Vamos simplificar o processo. Algumas sugestões para análise:
a) (In)fidelidade partidária: Trocou de partido, perde o mandato;
b) Aceitou, como parlamentar, cargo de secretário de Estado, ministro, e não se deu bem na nova função, perde o mandato;
c) Mandato para todos os cargos: 5 anos;
d) Fim da reeleição;
e) Fim do segundo turno. Um candidato fez um voto na eleição, o adversário fez dois, este é eleito;
f) Eleições gerais, de vereador a presidente. A propósito: isso, com certeza, nos obriga a prorrogar os atuais mandados do presidente, dos governadores, dos deputados (federais/estaduais) e dos senadores por mais dois anos, mas penso que vale o sacrifício;
g) Fim das coligações: o partido não tem candidato próprio? Não participa de eleições!;
h) Financiamento público de campanha: valores iguais para todos os partidos. E quanto menor este valor, melhor!;
i) Tempo de rádio/televisão, no tal horário eleitoral gratuito (?), para candidatos a prefeito, governador e presidente: igual, dividido entre todos. O mesmo critério pode ser usado no caso dos candidatos a vereador, deputado (estadual e federal), assim como para o Senado;
j) Nepotismo zero;
k) (**) Fim do voto secreto nas votações no Congresso (Câmara e Senado), assembléias e câmaras de vereadores;
l) Diminuição do número de partidos políticos, em particular os chamados nanicos que, raras exceções, só servem para arranjos em eleições, onde hoje somam tempo de rádio e televisão no tal horário eleitoral gratuito (?), para ajudar a terceiros.
Este assunto, apesar de 'urgente, urgentíssimo' (termos muito usados em Brasília!) somente deverá voltar à baila após as eleições do segundo turno.
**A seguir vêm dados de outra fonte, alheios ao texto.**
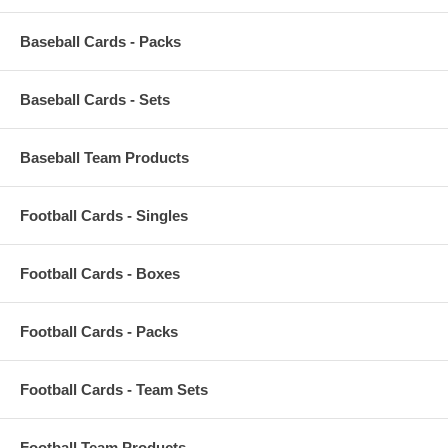
Baseball Cards - Packs
Baseball Cards - Sets
Baseball Team Products
Football Cards - Singles
Football Cards - Boxes
Football Cards - Packs
Football Cards - Team Sets
Football Team Products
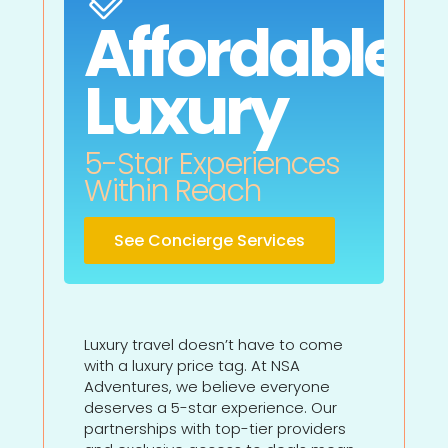
Affordable
Luxury
5-Star Experiences
Within Reach
See Concierge Services
Luxury travel doesn’t have to come
with a luxury price tag. At NSA
Adventures, we believe everyone
deserves a 5-star experience. Our
partnerships with top-tier providers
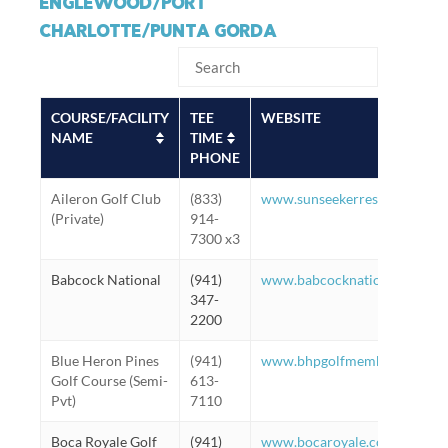
ENGLEWOOD/PORT
CHARLOTTE/PUNTA GORDA
COURSE/FACILITY
TEE
WEBSITE
NAME
TIME
PHONE
Aileron Golf Club
(833)
www.sunseekerresorts.com/pl
(Private)
914-
7300 x3
Babcock National
(941)
www.babcocknationalgc.com
347-
2200
Blue Heron Pines
(941)
www.bhpgolfmembers.com
Golf Course (Semi-
613-
Pvt)
7110
Boca Royale Golf
(941)
www.bocaroyale.com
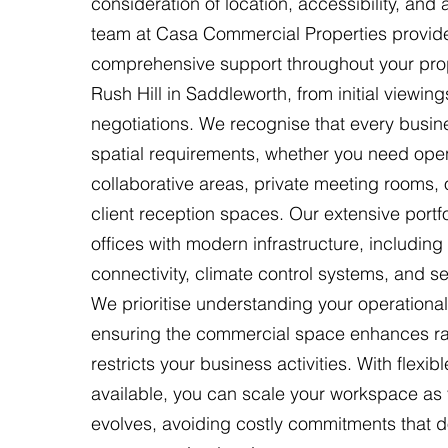
consideration of location, accessibility, and
team at Casa Commercial Properties provid
comprehensive support throughout your prop
Rush Hill in Saddleworth, from initial viewing
negotiations. We recognise that every busi
spatial requirements, whether you need ope
collaborative areas, private meeting rooms,
client reception spaces. Our extensive portfo
offices with modern infrastructure, includin
connectivity, climate control systems, and s
We prioritise understanding your operational
ensuring the commercial space enhances ra
restricts your business activities. With flexib
available, you can scale your workspace a
evolves, avoiding costly commitments that do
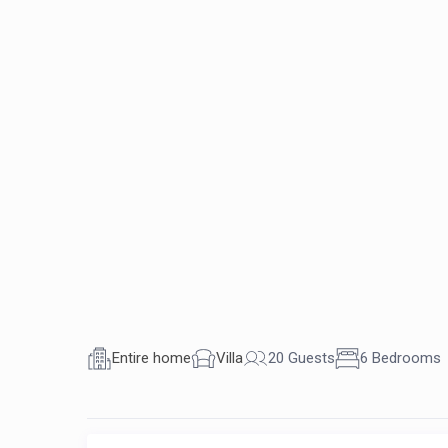
Entire home
Villa
20 Guests
6 Bedrooms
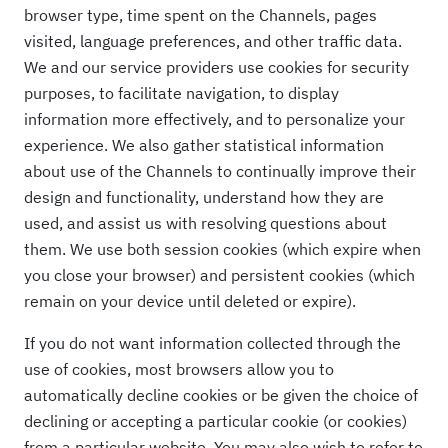
browser type, time spent on the Channels, pages
visited, language preferences, and other traffic data.
We and our service providers use cookies for security
purposes, to facilitate navigation, to display
information more effectively, and to personalize your
experience. We also gather statistical information
about use of the Channels to continually improve their
design and functionality, understand how they are
used, and assist us with resolving questions about
them. We use both session cookies (which expire when
you close your browser) and persistent cookies (which
remain on your device until deleted or expire).
If you do not want information collected through the
use of cookies, most browsers allow you to
automatically decline cookies or be given the choice of
declining or accepting a particular cookie (or cookies)
from a particular website. You may also wish to refer to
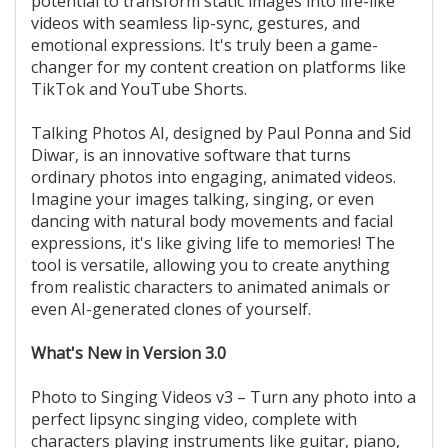
potential to transform static images into life-like
videos with seamless lip-sync, gestures, and
emotional expressions. It's truly been a game-
changer for my content creation on platforms like
TikTok and YouTube Shorts.
Talking Photos AI, designed by Paul Ponna and Sid
Diwar, is an innovative software that turns
ordinary photos into engaging, animated videos.
Imagine your images talking, singing, or even
dancing with natural body movements and facial
expressions, it's like giving life to memories! The
tool is versatile, allowing you to create anything
from realistic characters to animated animals or
even AI-generated clones of yourself.
What's New in Version 3.0
Photo to Singing Videos v3 – Turn any photo into a
perfect lipsync singing video, complete with
characters playing instruments like guitar, piano,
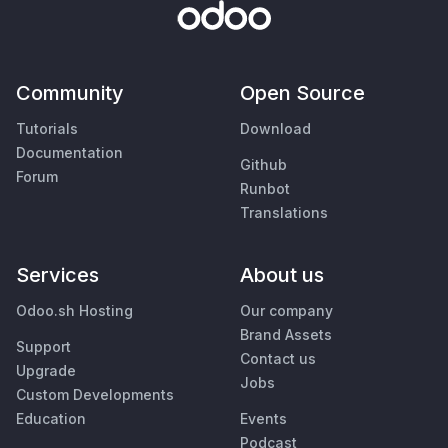
Community
Open Source
Tutorials
Download
Documentation
Github
Forum
Runbot
Translations
Services
About us
Odoo.sh Hosting
Our company
Brand Assets
Support
Contact us
Upgrade
Jobs
Custom Developments
Education
Events
Podcast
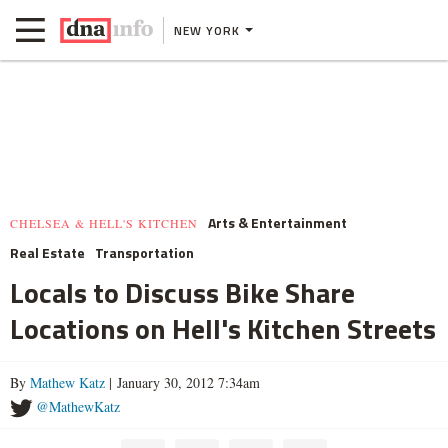
NEW YORK
Arts & Entertainment
CHELSEA & HELL'S KITCHEN
Real Estate
Transportation
Locals to Discuss Bike Share
Locations on Hell's Kitchen Streets
By
Mathew Katz
| January 30, 2012 7:34am
@MathewKatz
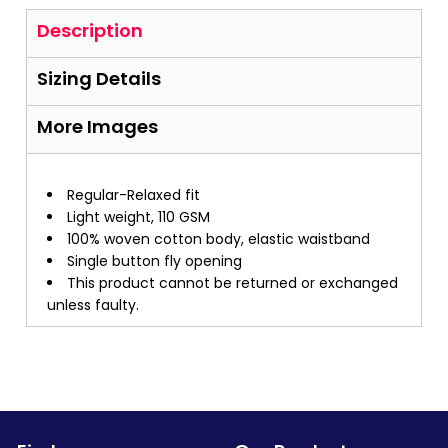
Description
Sizing Details
More Images
Regular-Relaxed fit
Light weight, 110 GSM
100% woven cotton body, elastic waistband
Single button fly opening
This product cannot be returned or exchanged
unless faulty.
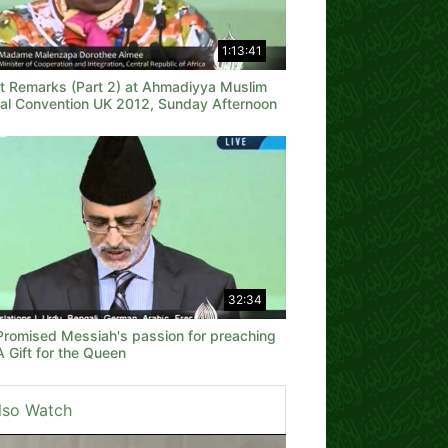
1:13:41
t Remarks (Part 2) at Ahmadiyya Muslim
al Convention UK 2012, Sunday Afternoon
32:34
Promised Messiah's passion for preaching
 Gift for the Queen
lso Watch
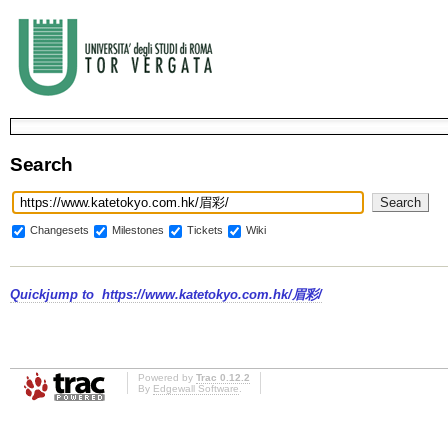
Search
Changesets
Milestones
Tickets
Wiki
Quickjump to
https://www.katetokyo.com.hk/眉彩/
Powered by
Trac 0.12.2
By
Edgewall Software
.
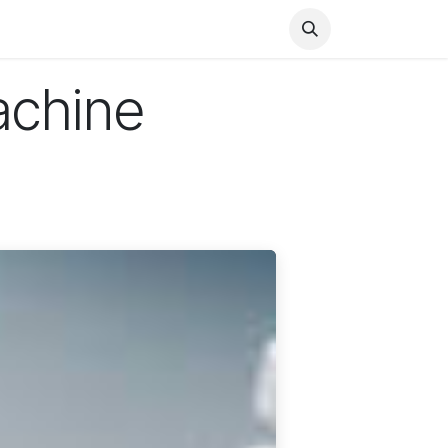
Health
Finance
Entertainment
Food
General
achine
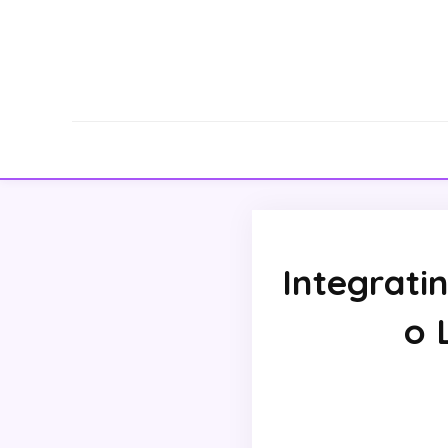
Integratin
o 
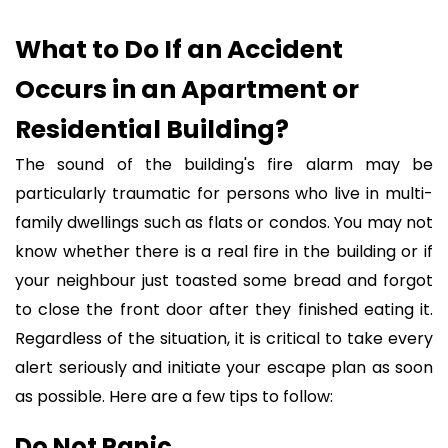
What to Do If an Accident
Occurs in an Apartment or
Residential Building?
The sound of the building's fire alarm may be
particularly traumatic for persons who live in multi-
family dwellings such as flats or condos. You may not
know whether there is a real fire in the building or if
your neighbour just toasted some bread and forgot
to close the front door after they finished eating it.
Regardless of the situation, it is critical to take every
alert seriously and initiate your escape plan as soon
as possible. Here are a few tips to follow:
Do Not Panic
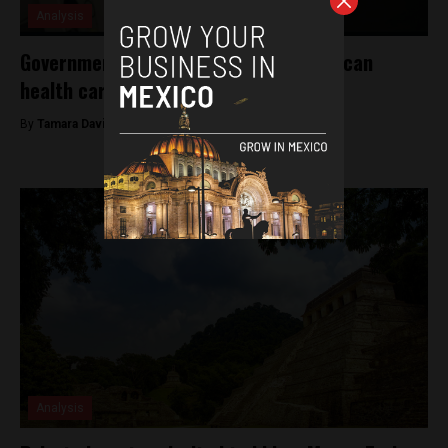
Analysis
Government to invest billions into Mexican
health care improvements
By
Tamara Davison -
December 17, 2018
Analysis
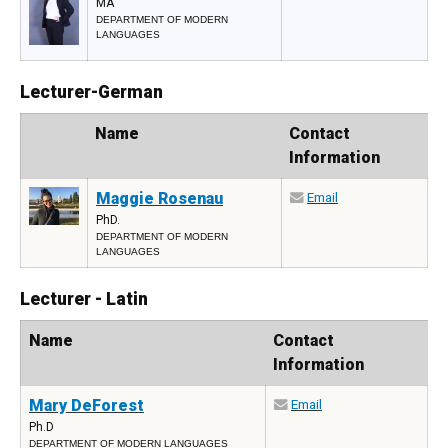
MA
DEPARTMENT OF MODERN
LANGUAGES
Lecturer-German
Photo
Name
Contact
Information
Maggie Rosenau
Email
PhD.
DEPARTMENT OF MODERN
LANGUAGES
Lecturer - Latin
Name
Contact
Information
Mary DeForest
Email
Ph.D
DEPARTMENT OF MODERN LANGUAGES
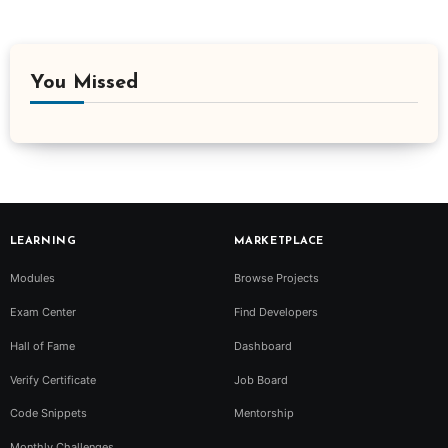
You Missed
LEARNING
MARKETPLACE
Modules
Browse Projects
Exam Center
Find Developers
Hall of Fame
Dashboard
Verify Certificate
Job Board
Code Snippets
Mentorship
Monthly Challenges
E como já,já é Natal, recesso, férias parlamentares (merecidas, diga-se de passagem), entre outros argumentos que virão à tona, ficará para 2009... Se a eleição de 2010 não atrapalhar, lógico! Mas, já diz o dito popular: a esperança é a última que morre. Ou: antes tarde do que muito tarde.Coloco-me à disposição dos nossos ilustres parlamentares para elaborar o projeto de lei, tão simples a meu ver de ser redigido.
Eleições e posse
Nos casos de troca de comando (sai um prefeito/um governador/o presidente, entra outro) a posse deveria ocorrer em 48 horas após o anúncio oficial do resultado das urnas. Isso, com certeza, evitaria o que acontece hoje, quando a referida troca se dá somente 90 dias após a eleição, o que acaba permitindo aos perdedores mal-intencionados que se 'apaguem as digitais', que se 'limpem os cofres', entre outras barbaridades tão comuns, infelizmente, em nosso meio político.
Como sugestão, o prefeito (assim como o governador e o presidente) deveria deixar sua mesa 'limpa' uma semana antes das eleições, para ganhar tempo, e a troca de comando ser imediata, como estamos sugerindo acima. Isso ainda serviria para que não se criassem cargos de última hora, que não se promovessem degolas eleitoreiras, entre outros atos que denigrem a já combalida classe política.
Enfim, é isso. De resto, aguardar, torcer, rezar... são as palavras de ordem!
(**) A letra K foi inserida, neste contexto, já por conta da nova ortografia que entrará em vigor, com certeza, antes da reforma política.